* [Texto citado]:
Enxergar o futebol - e o Palmeiras - através dos olhos de Belluzzo é delicioso. Formado em direito pela USP, em 2001, foi incluído no Biographical Dictionary of Dissenting Economists entre os cem maiores economistas heterodoxos do século 20. É considerado o melhor economista heterodoxo do Brasil por suas interpretações, sugestões e críticas à sociedade brasileira, sob a ótica de Karl Marx e John Maynard Keynes. Fez parte do conselho deliberativo do Centro Internacional Celso Furtado de Políticas para o Desenvolvimento, além de consultor pessoal de economia do presidente Luiz Inácio Lula da Silva. E, claro, foi presidente do Palmeiras entre 2009 e 2010.

Dedicado, passou para os filhos Luisa e Carlos Henrique o amor pelo Palmeiras, o que é sempre uma grande conquista para um pai ou uma mãe. Aos 80 anos segue afiadíssimo em suas análises e associações. Aqui, um pouco do pensamento de Belluzzo a respeito do jogo, do Palmeiras e da vida - ainda que tudo seja rigorosamente a mesma coisa.

As SAFs são entendidas de forma geral como o caminho moralmente correto a se tomar no futebol brasileiro. Décadas de administrações ruins e negligentes nos trouxeram até essa avaliação. Mas ela me parece ser simplista. As SAF são, para mim, uma solução catastrófica para um problema real na medida que concentram ainda mais o poder. O senhor concordaria?

* [Objetivo]:
Transcreva do texto sobre Belluzzo o trecho que começa em "Enxergar o futebol" e segue até "2009 e 2010.", sem mudar nada.

* [Linhas fornecidas]:
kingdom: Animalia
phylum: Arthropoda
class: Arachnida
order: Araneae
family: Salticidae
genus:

* [Resposta abaixo]:
Enxergar o futebol - e o Palmeiras - através dos olhos de Belluzzo é delicioso. Formado em direito pela USP, em 2001, foi incluído no Biographical Dictionary of Dissenting Economists entre os cem maiores economistas heterodoxos do século 20. É considerado o melhor economista heterodoxo do Brasil por suas interpretações, sugestões e críticas à sociedade brasileira, sob a ótica de Karl Marx e John Maynard Keynes. Fez parte do conselho deliberativo do Centro Internacional Celso Furtado de Políticas para o Desenvolvimento, além de consultor pessoal de economia do presidente Luiz Inácio Lula da Silva. E, claro, foi presidente do Palmeiras entre 2009 e 2010.